REVENGE

REVENGE

(director/writer: Coraline Fargeat; cinematographer: Robrecht Heyvaert; editors: Fargeat, Bruno Safar, Jerome Eltabet; music: Robin Coudert ; cast: Matilda Lutz (Jen), Kevin Janssens (Richard), Vincent Columbe (Stan), Guillaume Bouchede (Dimitri); Runtime: 108; MPAA Rating: R; producers: Marc-Etienne Schwartz, Marc Stanimirovic, Jean-Yves Robin; Monkey Pack Films; 2017-France-in English and French with English subtitles)

If you can live with such a graphically violent film, you got yourself a bloody good one.

Reviewed by Dennis Schwartz

A well-conceived sordid exploitation rape-revenge pulp-thriller. It’s directed and written with a mixture of playful glee and angry passion by French filmmaker Coraline Fargeat, in her feature film debut, who gets by depicting two-dimensional characters in a vigorous crowd-pleasing film with a blood-splattered payback sequence. It should become a classic cult film for those into full-flavored grindhouse.

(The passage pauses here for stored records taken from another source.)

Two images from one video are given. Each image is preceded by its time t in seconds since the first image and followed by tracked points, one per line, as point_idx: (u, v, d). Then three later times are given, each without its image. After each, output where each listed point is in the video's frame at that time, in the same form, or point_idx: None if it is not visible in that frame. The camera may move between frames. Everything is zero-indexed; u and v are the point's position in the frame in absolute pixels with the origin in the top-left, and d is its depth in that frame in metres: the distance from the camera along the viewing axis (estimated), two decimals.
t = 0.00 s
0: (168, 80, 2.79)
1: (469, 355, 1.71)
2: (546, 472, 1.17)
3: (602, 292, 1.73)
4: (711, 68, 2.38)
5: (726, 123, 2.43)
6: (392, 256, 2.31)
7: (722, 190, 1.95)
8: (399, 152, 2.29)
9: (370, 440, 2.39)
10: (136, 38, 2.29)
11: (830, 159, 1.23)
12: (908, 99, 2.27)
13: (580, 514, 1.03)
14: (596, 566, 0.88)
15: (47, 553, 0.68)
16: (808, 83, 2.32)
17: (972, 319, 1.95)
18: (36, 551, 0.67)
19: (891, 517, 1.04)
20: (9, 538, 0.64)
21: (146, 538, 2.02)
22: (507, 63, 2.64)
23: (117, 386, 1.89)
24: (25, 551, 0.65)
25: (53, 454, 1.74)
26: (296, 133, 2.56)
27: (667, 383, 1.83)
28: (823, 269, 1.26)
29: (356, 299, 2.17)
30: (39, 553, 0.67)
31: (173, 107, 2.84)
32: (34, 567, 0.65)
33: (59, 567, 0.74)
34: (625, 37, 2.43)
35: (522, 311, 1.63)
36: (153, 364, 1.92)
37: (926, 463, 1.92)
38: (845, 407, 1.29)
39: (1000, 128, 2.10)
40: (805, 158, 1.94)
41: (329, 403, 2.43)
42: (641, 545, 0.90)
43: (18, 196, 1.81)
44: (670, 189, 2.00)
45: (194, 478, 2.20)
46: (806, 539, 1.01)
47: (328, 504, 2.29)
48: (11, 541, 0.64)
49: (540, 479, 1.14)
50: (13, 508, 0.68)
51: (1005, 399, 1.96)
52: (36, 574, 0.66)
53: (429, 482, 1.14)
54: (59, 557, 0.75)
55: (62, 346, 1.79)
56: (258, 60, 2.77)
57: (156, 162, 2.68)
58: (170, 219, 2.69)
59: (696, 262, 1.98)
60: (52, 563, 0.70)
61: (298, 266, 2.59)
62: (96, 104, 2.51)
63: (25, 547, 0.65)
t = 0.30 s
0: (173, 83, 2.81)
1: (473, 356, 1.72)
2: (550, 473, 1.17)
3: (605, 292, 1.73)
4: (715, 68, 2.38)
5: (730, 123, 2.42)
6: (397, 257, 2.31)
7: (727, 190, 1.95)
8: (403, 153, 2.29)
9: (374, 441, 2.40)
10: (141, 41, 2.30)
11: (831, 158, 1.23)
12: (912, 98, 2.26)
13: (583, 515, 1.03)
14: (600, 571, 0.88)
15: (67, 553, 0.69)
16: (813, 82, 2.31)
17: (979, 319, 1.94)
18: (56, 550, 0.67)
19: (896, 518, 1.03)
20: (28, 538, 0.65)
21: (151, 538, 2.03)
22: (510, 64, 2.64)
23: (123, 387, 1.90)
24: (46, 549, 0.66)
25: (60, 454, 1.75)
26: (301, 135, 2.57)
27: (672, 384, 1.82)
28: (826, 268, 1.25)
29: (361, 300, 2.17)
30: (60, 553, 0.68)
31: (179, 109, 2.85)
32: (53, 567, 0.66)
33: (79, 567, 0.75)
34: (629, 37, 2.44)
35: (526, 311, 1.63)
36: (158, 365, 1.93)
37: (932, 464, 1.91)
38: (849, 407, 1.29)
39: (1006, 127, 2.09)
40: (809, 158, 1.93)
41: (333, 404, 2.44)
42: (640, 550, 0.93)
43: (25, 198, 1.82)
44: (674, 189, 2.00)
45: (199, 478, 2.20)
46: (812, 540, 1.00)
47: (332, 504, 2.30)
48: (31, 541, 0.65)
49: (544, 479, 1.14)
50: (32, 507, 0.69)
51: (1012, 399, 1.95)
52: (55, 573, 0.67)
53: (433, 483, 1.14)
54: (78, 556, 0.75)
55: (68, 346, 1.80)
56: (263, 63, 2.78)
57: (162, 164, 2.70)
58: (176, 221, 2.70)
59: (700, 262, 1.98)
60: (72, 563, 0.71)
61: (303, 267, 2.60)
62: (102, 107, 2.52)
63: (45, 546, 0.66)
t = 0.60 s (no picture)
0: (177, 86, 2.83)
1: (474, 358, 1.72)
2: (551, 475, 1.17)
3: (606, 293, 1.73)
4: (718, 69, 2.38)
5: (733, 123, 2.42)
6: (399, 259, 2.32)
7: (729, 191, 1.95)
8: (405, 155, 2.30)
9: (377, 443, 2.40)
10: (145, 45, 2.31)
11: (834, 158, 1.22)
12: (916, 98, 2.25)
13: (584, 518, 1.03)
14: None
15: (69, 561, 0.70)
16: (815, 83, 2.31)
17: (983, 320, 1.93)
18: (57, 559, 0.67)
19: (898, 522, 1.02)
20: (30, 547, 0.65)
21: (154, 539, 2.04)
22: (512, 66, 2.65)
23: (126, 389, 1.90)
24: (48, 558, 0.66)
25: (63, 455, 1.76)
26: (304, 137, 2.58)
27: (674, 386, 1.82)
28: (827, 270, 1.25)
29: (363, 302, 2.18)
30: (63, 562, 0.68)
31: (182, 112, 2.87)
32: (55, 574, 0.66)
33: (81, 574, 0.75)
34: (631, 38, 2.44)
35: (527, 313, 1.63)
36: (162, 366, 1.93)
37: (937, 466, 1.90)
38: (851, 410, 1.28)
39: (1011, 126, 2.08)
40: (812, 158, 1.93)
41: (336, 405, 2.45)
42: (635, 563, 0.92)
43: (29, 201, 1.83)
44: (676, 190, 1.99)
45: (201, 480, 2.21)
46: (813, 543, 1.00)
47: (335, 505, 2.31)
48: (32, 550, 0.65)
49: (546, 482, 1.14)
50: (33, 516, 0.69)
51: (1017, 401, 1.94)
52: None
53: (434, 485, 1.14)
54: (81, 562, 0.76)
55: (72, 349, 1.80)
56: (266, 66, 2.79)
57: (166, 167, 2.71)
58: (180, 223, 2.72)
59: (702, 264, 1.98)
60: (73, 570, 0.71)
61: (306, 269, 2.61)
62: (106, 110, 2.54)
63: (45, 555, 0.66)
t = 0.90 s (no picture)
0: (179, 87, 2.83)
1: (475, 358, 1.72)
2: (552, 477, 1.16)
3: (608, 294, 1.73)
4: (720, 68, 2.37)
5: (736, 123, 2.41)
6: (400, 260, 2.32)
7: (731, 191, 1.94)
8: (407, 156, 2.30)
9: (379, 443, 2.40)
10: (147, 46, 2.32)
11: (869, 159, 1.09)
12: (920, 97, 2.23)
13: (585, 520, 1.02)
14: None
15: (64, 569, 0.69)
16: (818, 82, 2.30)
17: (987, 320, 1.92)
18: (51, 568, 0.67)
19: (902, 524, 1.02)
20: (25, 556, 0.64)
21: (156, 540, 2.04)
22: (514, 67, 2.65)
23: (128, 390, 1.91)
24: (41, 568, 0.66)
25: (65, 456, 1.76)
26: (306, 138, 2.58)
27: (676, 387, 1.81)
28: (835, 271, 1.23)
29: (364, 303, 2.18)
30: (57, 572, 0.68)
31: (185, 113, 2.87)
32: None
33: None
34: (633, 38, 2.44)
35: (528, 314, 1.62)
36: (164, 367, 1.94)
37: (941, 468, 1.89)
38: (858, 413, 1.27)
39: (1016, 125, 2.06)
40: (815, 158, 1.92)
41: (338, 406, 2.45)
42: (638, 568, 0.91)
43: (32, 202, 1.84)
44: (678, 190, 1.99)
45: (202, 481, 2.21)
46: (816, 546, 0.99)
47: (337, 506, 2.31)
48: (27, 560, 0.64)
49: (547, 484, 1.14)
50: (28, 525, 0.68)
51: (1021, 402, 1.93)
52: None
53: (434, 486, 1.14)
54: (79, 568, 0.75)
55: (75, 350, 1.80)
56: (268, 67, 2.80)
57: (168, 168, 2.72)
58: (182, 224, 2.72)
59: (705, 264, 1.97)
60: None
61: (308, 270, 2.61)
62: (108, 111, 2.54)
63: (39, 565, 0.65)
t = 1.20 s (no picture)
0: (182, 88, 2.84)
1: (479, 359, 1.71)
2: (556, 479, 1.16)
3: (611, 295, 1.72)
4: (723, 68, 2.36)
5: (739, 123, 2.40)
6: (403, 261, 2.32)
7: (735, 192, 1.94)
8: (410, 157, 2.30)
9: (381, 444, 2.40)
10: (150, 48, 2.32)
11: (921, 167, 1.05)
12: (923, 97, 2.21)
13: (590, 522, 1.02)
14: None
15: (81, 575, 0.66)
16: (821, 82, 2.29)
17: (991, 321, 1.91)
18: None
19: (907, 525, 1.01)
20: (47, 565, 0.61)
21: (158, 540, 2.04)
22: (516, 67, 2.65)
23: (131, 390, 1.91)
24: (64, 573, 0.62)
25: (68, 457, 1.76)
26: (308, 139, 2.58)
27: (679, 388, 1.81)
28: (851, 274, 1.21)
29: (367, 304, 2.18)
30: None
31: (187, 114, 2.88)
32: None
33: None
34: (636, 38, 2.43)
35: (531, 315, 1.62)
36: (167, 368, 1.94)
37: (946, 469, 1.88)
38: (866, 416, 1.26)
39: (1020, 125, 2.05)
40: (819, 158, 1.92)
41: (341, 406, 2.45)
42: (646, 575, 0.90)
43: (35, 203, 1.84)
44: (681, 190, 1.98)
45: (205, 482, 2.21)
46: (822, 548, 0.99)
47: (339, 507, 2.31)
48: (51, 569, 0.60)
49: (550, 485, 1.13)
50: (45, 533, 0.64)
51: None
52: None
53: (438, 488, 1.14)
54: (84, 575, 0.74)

Upon its release it made the rounds as a popular Midnight Movie. That such an excessively violent film is directed by a woman, also makes it rare. Arriving by helicopter to some nameless isolated desert area (it was shot in Morocco) is the hot young Jen (Matilda Lutz) and her lover, a married, wealthy and smug businessman named Richard (Kevin Janssens). They settle into his isolated luxury house with a giant pool, and Richard gets a quickie in the bedroom. Soon after Richard’s lowlife hunting friends, Stan (Vincent Colombe) and Dimitri (Guillaume Bouchede), arrive before expected and catch Jen’s exotic poolside dance while attired in a sexy-pink I Love L.A. T-shirt. The next day while Richard’s in town getting things up the TV volume. When Richard returns, he is angry with Stan but insults Jen by offering her compensation instead of sympathy. Richard turns ugly when she threatens to tell his wife and ruin him. The three men chase her as she tries to flee by foot and they attempt to beat her to death. But she survives despite a tree branch impaled in her is sticking out of her stomach and vows payback when she miraculously recovers. When the men learn she survives, they decide to hunt her down separately. That’s another bad decision the hunters make, as she peels them off one at a time just a few days after the incident.

There is nothing subtle here, as the film tells us it will do as its title says. The dehumanizing bastards will get it in the end, as Jen finds her hunter-warrior mojo and takes them all out of their miserable lives in a satisfying primitive way that the justice system can’t do. If you can live with such a graphically violent film, you got yourself a bloody good one.